A French photojournalist covering evacuation efforts in Eastern Ukraine was killed during a Russian strike, French President Emmanuel Macron said.
Frédéric Leclerc-Imhoff, who was carrying press credentials, was fatally wounded in the neck by shrapnel that pierced the armored evacuation truck he was in, Serhiy Haidai, governor of the Luhansk region, posted on Telegram on Monday, calling off evacuations after the attack. The truck was about to pick up 10 civilians, he said.
Haidai shared graphic images of the disturbing scene, showing the bloodied truck, which was marked “HUMANITARIAN AID” inches from where the projectile appeared to puncture the thick glass.
Macron, confirming the death of Leclerc-Imhoff on Monday, tweeted his condolences to his family and support for war correspondents. Before this attack, seven journalists had died while covering the Russian invasion of Ukraine.
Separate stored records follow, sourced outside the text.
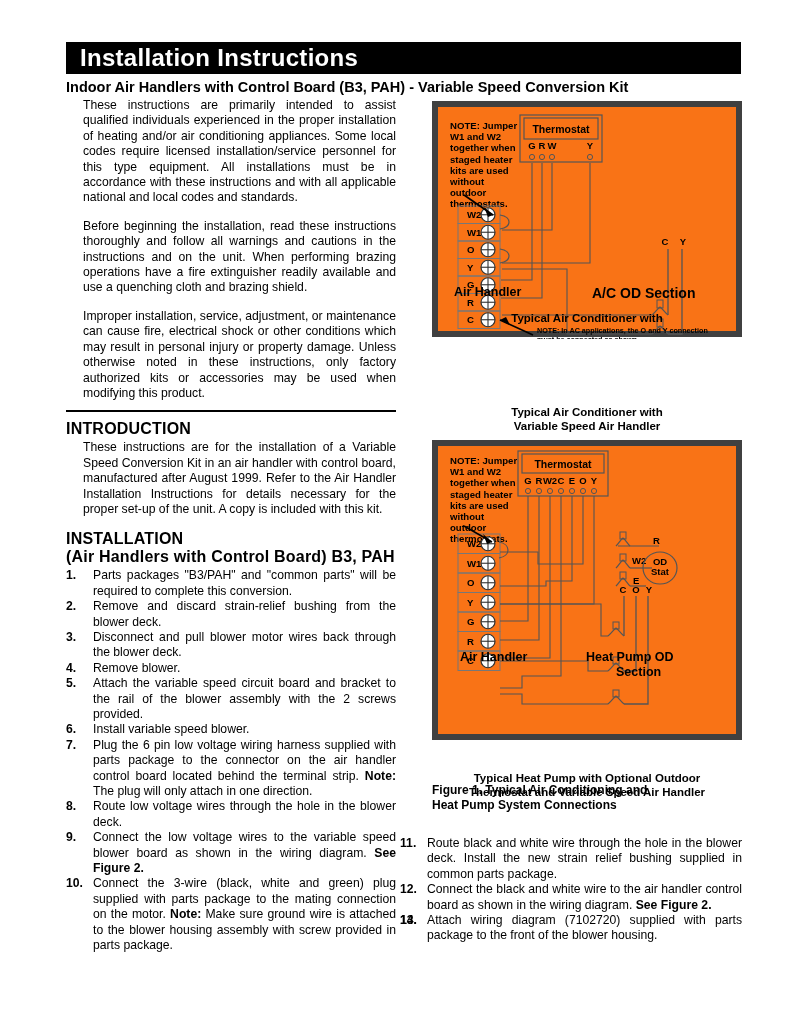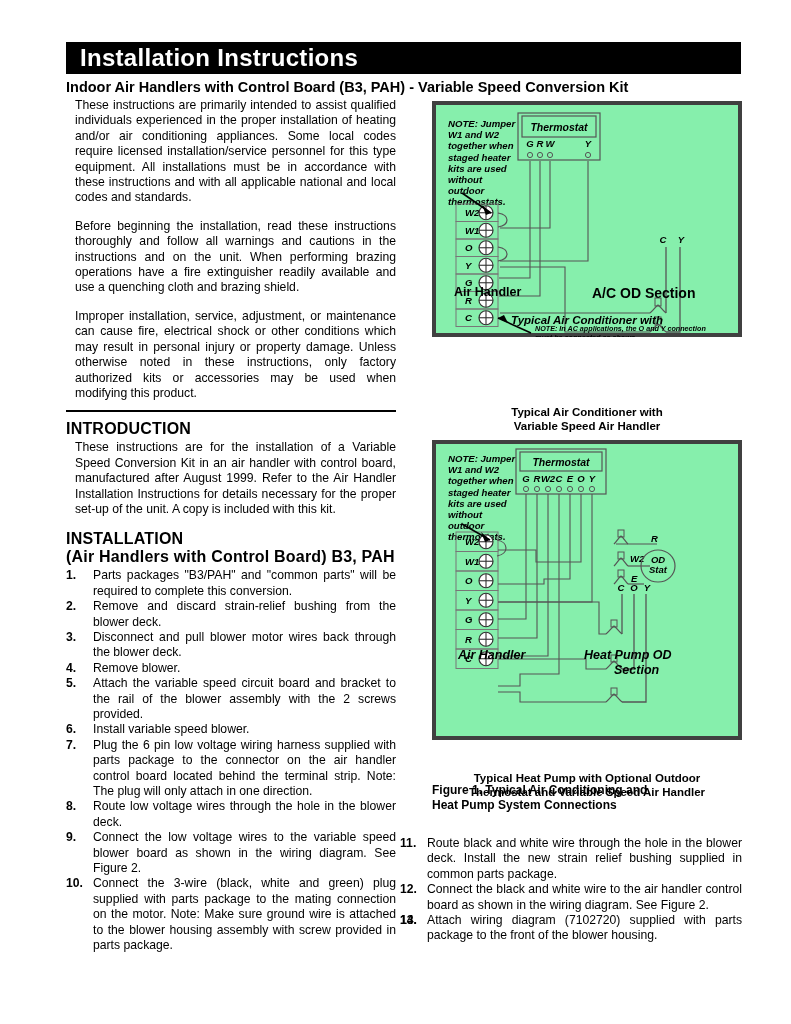--- a/index.html
+++ b/index.html
@@ -70,7 +70,7 @@
   p.body {
     font-size: 12.2px;
     line-height: 15.4px;
-    margin: 0 0 13px 9px;
+    margin: 0 0 13px 17px;
     text-align: justify;
     text-justify: inter-word;
   }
BFMTV, the French news channel that Leclerc-Imhoff was reporting for, said in a statement that another colleague traveling with him, Maxime Brandstaetter, was “slightly injured.”
Leclerc-Imhoff, 32, had worked for the channel for six years. It was his second mission to Ukraine since the start of the Russian invasion, BFMTV said.
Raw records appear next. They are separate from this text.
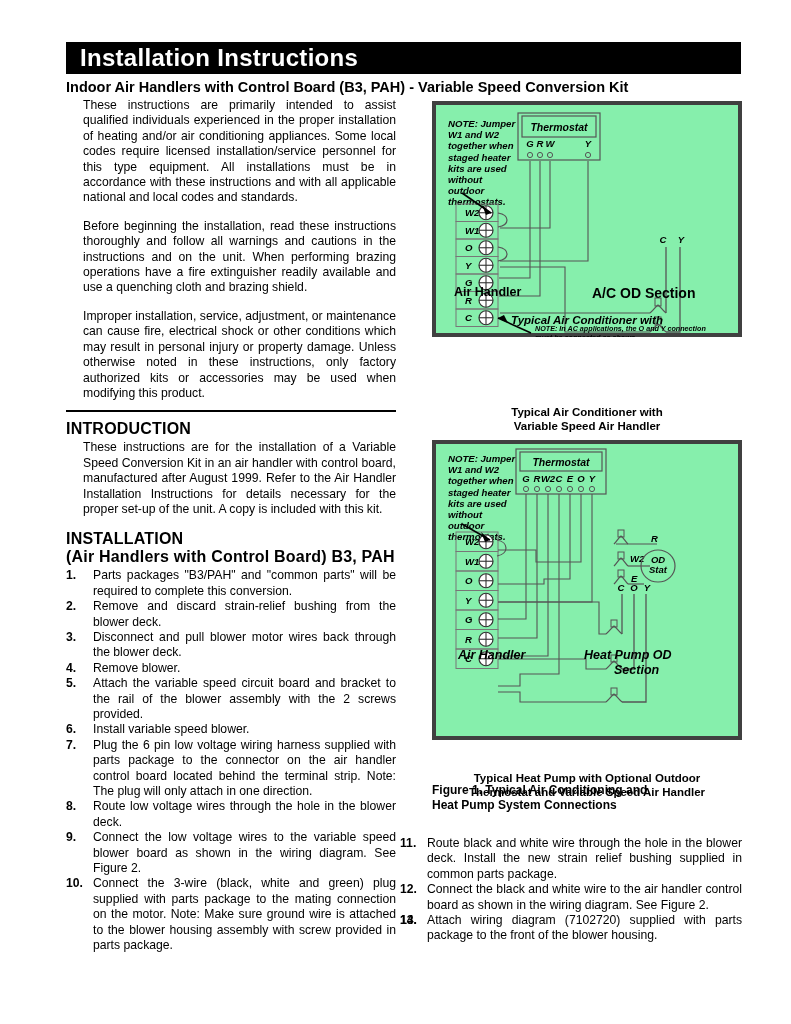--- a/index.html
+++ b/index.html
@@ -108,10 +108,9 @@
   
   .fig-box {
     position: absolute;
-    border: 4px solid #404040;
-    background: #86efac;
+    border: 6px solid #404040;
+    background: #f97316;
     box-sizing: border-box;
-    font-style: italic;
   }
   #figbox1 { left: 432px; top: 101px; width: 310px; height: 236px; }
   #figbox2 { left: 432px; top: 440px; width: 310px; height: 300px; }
Oleg Nikolenko, spokesman for the Ukrainian foreign affairs ministry, condemned the killing near Severodonetsk, saying it was the latest on an expanding “list of Russian crimes against media workers in Ukraine.”
The strike came the same day the French foreign minister Catherine Colonna visited Ukraine. She called the journalist’s death “deeply shocking,” and she said she has demanded an investigation into the strike on a humanitarian convoy and reporter.